* [Text block]
________

Many patients experience acute short-term hypothyroid symptoms induced by THW, which significantly decrease their quality of life (Lim et al. 2015). Thyrogen, a rhTSH, was introduced in 1999 to elevate TSH levels without requiring THW (Haugen et al. 1999, Pacini et al. 2006). It is administered via buttock injection for two consecutive days. Thyrogen is used in DTC for diagnosis and thyroid remnant ablation; however, it is not approved for distant metastases (Haugen et al. 2016, Pacini et al. 2022). Thyrogen stimulates lower thyroglobulin levels than THW and may not maximize short-term iodine uptake, potentially reducing efficacy (Haugen et al. 1999, Kowalska et al. 2015). Recent studies have shown that in patients with distant metastases, there were no significant differences in the disease control rate between the rhTSH group and the THW group; however, the evidence remains insufficient (Simoes-Pereira et al. 2021, Park et al. 2024). Due to its short half-life, requiring a multidose regimen, and its potential inability to adequately stimulate thyroid cancer cells, there is a need for the development of long-acting TSH formulations (Park et al. 2013). These may significantly enhance treatment efficacy, improve patient convenience and provider flexibility and advance treatment and diagnosis.
Anti-serum albumin Fab-associated (SAFA) technology extends the serum half-life of protein therapeutics and utilizes human anti-serum albumin Fab to achieve a prolonged kinetic profile through the neonatal Fc receptor recycling mechanism (Kang et al. 2016, Kang et al. 2017, Cho et al. 2020). Using this technology, long-acting versions of recombinant human interferon beta, feline granulocyte colony-stimulating factor, human follicle-stimulating hormone and human IL-18BP have been developed (Ji et al. 2019, Chi et al. 2021, Jang et al. 2023, Kim et al. 2023). In the phase 1 trial of APB-R3 (SAFA-IL-18BP) (NCT05715736), the drug’s mean elimination half-life ranged from 222.28 to 342.28 h, and its mean residence time (MRT) ranged from 318.48 to 402.89 h. Importantly, it was found to be safe and well-tolerated. These findings underscore the potential of SAFA technology as a long-acting therapeutic option in clinical scenarios.
Therefore, this study aimed to develop a new long-acting rhTSH using SAFA technology to validate its biological activity through in vitro assays, pharmacokinetic (PK) studies in healthy mice and pharmacodynamics (PD) studies in a TSH-suppressed mouse model.
Materials and methods
SAFA-TSH production
SAFA-TSH was produced by chinese hamster ovary (CHO) glutamine synthetase null−/− K1 cell (Horizon Discovery, UK) and purified as per previously established methods by AprilBio Co., Ltd (Republic of Korea) (Ji et al. 2019, Kim et al. 2023). SAFA-TSH v1 (SAFA heavy-chain – TSH beta subunit and SAFA light-chain – TSH alpha subunit) and SAFA-TSH v2 (SAFA heavy-chain – TSH alpha subunit and SAFA light-chain – TSH beta subunit) were created and evaluated for expression efficiency. SAFA-TSH with ≥95% purity was used for all experiments.

________

[Skeletal landmark data]
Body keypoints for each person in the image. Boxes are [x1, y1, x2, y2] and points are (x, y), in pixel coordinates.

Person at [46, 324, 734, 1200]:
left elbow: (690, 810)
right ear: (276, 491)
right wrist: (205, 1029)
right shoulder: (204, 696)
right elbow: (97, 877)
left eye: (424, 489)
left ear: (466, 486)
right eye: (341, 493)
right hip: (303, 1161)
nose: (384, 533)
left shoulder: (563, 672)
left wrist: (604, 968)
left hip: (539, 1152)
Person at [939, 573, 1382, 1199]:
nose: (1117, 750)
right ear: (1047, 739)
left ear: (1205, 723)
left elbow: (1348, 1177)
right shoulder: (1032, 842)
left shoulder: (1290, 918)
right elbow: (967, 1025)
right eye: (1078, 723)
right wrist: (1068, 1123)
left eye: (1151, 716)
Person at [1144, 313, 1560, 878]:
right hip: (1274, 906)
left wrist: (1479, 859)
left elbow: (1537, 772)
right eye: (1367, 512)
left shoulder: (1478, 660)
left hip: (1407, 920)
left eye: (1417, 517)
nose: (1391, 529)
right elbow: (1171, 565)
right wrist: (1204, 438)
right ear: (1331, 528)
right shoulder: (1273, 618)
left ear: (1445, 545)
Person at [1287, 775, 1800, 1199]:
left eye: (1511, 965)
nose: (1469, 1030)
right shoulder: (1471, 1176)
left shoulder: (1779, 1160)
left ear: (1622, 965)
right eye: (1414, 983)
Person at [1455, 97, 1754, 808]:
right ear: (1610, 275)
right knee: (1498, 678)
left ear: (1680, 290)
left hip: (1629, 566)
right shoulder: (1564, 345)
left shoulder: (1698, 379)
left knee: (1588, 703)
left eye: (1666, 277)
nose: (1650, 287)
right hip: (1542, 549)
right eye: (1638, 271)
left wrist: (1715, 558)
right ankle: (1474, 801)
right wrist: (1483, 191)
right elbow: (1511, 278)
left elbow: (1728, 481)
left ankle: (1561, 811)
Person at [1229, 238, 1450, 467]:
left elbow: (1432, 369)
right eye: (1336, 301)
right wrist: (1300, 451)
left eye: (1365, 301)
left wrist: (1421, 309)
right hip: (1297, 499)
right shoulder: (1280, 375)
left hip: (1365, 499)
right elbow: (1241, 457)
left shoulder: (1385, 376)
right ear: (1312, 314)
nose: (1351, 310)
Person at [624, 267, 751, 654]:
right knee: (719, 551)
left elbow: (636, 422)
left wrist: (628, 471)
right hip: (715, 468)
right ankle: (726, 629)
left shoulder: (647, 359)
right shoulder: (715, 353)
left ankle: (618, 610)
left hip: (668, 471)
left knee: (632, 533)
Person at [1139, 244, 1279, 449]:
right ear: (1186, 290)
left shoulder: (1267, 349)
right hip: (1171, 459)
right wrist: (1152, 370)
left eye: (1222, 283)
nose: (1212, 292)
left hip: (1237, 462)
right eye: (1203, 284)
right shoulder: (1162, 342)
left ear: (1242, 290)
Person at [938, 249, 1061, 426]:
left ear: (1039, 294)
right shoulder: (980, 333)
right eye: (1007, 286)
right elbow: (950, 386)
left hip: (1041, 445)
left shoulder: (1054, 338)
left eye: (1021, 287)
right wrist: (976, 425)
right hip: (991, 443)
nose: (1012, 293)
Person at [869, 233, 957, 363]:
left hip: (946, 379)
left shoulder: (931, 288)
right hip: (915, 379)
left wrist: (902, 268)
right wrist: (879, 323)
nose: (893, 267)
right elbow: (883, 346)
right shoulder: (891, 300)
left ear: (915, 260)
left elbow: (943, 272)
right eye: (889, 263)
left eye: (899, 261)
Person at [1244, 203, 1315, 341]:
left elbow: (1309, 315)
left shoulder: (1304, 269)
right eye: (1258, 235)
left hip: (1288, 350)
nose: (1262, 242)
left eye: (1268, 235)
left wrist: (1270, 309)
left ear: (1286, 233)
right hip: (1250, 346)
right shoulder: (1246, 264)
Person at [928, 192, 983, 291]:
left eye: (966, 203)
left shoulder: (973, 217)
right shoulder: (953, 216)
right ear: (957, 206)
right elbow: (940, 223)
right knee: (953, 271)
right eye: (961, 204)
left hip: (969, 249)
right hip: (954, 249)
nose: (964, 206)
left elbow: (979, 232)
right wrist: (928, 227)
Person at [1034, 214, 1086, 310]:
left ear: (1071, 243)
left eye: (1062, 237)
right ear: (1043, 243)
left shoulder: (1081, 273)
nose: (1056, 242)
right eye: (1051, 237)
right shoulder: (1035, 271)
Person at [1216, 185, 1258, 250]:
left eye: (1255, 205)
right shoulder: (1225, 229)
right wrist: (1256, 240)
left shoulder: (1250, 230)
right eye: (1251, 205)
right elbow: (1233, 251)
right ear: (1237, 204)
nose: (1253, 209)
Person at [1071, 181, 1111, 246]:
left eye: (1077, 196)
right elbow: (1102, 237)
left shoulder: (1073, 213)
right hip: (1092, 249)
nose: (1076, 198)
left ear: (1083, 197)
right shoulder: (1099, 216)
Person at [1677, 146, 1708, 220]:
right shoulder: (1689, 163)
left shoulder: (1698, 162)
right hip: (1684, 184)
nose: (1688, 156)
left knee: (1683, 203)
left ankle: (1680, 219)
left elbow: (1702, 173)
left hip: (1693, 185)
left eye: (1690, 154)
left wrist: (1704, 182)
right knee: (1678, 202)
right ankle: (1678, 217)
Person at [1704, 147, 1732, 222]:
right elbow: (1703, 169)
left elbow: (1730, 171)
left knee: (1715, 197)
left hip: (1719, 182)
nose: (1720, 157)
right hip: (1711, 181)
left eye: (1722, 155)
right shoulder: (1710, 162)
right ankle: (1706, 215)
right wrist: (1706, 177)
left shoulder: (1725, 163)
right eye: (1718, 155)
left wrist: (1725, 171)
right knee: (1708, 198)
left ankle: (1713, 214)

________

Please list every protein for which the text on long-acting TSH says a long-acting version was developed using SAFA technology.

* [Result of this task]
- Recombinant human interferon beta
- Feline granulocyte colony-stimulating factor
- Human follicle-stimulating hormone
- Human IL-18BP